Andy on Enterprise Software

So many databases…

July 24, 2006

In his ZD Net blog discussing systems management David Berlind raises a useful point: is it possible for a company to truly standardise on a DBMS?  While every CIO would like to be able to say “We only have xxxx” (substitute Oracle/DB2/SQL Server etc as desired) in reality it is virtually impossible to standardise on a single DBMS.  For a start, the sheer weight of existing systems mean that conversion of a system using one DBMS to another is a far from routine activity.  The DBMS systems might all support one of the SQL standard variants, but we all know that in reality much of the code to access a DBMS uses the various proprietary extensions of the database.  Even if you could somehow wave a magic wand and achieve a single DBMS nirvana for your in-house systems, many packages only support particular databases and so you may be forced into a seperate DBMS by a package vendor – few CIO departments have the clout to prevent the business choosing a package that is non-standard if the business wants it enough.  Moreover any attempt at standardisation will be overtaken by acquisitions made by the company, since you certainly can’t assume that every company that you acquire has a single DBMS or that, even if they did, their choice is the same as yours.

The difficulty in actually porting an application from one DBMS to another actually gives a powerful lock-in to DBMS vendors.  If you doubt this, check out the margins of Oracle, Microsoft and IBM’s software business (if you can find it) – net profit margins of 30% or more, which is what Oracle and Microsoft have, are achieved by very few companies in the world.  The trouble companies have is that, while they may be unhappy with a DBMS vendor, they can huff and they can puff at contract negotiation time, but in reality there is very little they can do: the DBMS vendor knows that the cost of migrating off of their platform would dwarf any savings in license costs that could be obtained.

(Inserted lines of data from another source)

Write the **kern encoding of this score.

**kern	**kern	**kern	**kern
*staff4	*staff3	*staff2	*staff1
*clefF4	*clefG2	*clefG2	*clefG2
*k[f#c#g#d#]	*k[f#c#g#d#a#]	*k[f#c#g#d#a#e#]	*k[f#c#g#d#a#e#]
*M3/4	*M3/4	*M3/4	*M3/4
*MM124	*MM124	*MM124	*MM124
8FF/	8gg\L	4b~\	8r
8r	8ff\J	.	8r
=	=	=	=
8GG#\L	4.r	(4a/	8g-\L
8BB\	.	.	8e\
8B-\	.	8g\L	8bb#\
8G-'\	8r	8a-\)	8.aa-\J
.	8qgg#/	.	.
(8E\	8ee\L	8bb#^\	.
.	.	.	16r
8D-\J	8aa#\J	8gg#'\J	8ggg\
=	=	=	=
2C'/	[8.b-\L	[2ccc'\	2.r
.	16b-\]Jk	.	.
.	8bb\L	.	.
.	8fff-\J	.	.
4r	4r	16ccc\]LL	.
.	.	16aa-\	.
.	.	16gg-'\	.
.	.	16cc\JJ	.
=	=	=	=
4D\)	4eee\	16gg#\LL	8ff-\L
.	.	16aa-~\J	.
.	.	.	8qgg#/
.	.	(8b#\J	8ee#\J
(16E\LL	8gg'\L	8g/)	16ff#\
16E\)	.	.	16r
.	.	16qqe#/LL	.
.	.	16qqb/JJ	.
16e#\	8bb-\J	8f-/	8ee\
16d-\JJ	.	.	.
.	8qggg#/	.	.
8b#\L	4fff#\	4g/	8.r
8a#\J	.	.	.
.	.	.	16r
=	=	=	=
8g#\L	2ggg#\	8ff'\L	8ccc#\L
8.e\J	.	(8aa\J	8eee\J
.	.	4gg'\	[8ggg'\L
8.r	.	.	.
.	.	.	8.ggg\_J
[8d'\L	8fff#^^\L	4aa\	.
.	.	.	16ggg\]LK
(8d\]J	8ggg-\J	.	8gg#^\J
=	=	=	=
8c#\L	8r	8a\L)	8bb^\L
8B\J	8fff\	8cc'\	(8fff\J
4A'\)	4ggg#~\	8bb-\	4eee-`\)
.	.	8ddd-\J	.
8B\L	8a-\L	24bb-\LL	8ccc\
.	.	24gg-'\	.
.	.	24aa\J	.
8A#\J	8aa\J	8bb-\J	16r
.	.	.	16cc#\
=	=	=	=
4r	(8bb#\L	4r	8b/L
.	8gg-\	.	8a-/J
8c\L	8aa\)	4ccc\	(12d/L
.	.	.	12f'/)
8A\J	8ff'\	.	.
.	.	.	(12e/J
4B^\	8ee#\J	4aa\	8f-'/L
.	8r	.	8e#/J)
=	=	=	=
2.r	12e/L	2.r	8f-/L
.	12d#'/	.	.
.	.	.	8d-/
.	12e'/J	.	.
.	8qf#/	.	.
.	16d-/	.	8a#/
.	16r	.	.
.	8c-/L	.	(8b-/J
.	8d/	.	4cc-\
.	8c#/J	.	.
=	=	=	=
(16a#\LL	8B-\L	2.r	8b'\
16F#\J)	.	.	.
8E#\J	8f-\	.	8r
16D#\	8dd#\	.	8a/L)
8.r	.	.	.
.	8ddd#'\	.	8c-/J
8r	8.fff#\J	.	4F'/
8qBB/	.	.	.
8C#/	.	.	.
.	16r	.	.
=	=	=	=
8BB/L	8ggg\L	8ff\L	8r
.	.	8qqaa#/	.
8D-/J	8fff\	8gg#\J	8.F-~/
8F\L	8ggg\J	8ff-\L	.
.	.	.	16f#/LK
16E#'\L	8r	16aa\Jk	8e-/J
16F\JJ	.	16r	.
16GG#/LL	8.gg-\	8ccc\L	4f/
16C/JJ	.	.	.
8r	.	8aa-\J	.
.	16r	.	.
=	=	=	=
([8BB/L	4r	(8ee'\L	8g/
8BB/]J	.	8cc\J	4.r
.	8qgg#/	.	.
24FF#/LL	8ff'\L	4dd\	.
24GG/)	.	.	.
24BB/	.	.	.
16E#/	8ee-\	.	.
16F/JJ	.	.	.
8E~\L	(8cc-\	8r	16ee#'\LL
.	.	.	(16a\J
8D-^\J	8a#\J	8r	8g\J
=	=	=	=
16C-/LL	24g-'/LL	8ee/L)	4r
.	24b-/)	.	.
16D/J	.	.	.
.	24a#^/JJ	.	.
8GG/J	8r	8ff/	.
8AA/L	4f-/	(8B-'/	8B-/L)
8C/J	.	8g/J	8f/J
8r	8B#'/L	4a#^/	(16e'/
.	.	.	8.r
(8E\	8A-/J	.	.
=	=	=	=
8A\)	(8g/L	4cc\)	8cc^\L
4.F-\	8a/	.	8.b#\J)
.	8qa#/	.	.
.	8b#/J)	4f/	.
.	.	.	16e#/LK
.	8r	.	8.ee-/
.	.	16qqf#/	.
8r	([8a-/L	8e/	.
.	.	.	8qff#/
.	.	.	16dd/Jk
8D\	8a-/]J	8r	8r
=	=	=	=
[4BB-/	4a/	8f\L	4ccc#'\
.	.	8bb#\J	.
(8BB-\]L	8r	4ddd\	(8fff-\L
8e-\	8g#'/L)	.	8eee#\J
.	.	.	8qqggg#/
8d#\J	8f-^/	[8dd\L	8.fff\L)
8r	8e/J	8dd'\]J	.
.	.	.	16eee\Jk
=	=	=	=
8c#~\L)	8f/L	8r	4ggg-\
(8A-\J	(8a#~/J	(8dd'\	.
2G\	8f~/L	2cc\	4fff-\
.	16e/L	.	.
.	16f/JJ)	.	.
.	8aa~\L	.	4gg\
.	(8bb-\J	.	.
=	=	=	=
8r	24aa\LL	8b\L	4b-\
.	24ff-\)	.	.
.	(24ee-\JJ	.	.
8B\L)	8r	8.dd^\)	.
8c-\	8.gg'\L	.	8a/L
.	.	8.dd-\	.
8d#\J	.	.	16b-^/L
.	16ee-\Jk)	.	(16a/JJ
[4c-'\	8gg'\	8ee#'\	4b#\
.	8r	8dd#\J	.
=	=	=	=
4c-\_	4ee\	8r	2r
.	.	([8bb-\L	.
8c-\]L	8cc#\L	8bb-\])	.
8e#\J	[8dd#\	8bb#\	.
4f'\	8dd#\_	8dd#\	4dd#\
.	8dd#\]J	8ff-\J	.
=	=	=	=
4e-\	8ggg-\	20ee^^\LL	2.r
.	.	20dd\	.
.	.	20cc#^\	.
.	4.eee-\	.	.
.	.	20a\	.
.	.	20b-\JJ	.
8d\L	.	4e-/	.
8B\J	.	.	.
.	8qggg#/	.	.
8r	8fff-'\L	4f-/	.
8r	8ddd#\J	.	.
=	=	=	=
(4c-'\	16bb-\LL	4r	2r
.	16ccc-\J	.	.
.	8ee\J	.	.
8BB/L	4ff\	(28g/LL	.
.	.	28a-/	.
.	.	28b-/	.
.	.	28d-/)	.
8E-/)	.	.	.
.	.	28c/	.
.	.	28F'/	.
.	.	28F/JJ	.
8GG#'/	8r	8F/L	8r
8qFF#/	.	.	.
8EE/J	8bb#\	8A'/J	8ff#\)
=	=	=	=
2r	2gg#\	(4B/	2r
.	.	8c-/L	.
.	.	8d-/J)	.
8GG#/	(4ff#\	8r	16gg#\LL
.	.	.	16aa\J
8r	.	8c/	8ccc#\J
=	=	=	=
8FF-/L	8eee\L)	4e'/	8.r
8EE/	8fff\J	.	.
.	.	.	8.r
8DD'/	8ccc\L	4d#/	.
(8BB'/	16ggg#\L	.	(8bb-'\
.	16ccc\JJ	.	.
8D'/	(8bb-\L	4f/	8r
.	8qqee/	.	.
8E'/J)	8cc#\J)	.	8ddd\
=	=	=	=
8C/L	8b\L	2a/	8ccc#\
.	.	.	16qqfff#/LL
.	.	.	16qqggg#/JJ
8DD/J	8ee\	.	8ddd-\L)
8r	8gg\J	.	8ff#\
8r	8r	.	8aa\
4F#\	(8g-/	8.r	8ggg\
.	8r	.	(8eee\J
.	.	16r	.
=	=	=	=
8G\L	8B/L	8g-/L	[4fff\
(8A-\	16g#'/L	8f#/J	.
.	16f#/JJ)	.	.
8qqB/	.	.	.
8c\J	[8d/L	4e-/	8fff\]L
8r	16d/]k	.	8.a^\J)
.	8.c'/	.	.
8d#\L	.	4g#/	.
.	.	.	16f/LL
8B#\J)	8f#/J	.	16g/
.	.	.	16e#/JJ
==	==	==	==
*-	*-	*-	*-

In reality it is the same with applications and the data within them.  Migrating from a major application package is a massive task, so in reality you will have to live to learn with a hetereogeneous world of databases, applications and data, like it or not.  Yet companies spend huge amounts of money  trying to “standardise”, which is essentially only a little more attainable as a goal than the holy grail.  Better to try and manage within the reality and concentrate ion strategies that will allow you to make the most of that situation.  Certainly, you don’t want to allow unnecessary diversity, but you need to carefully look at the true cost/benefit case of trying to eliminate it.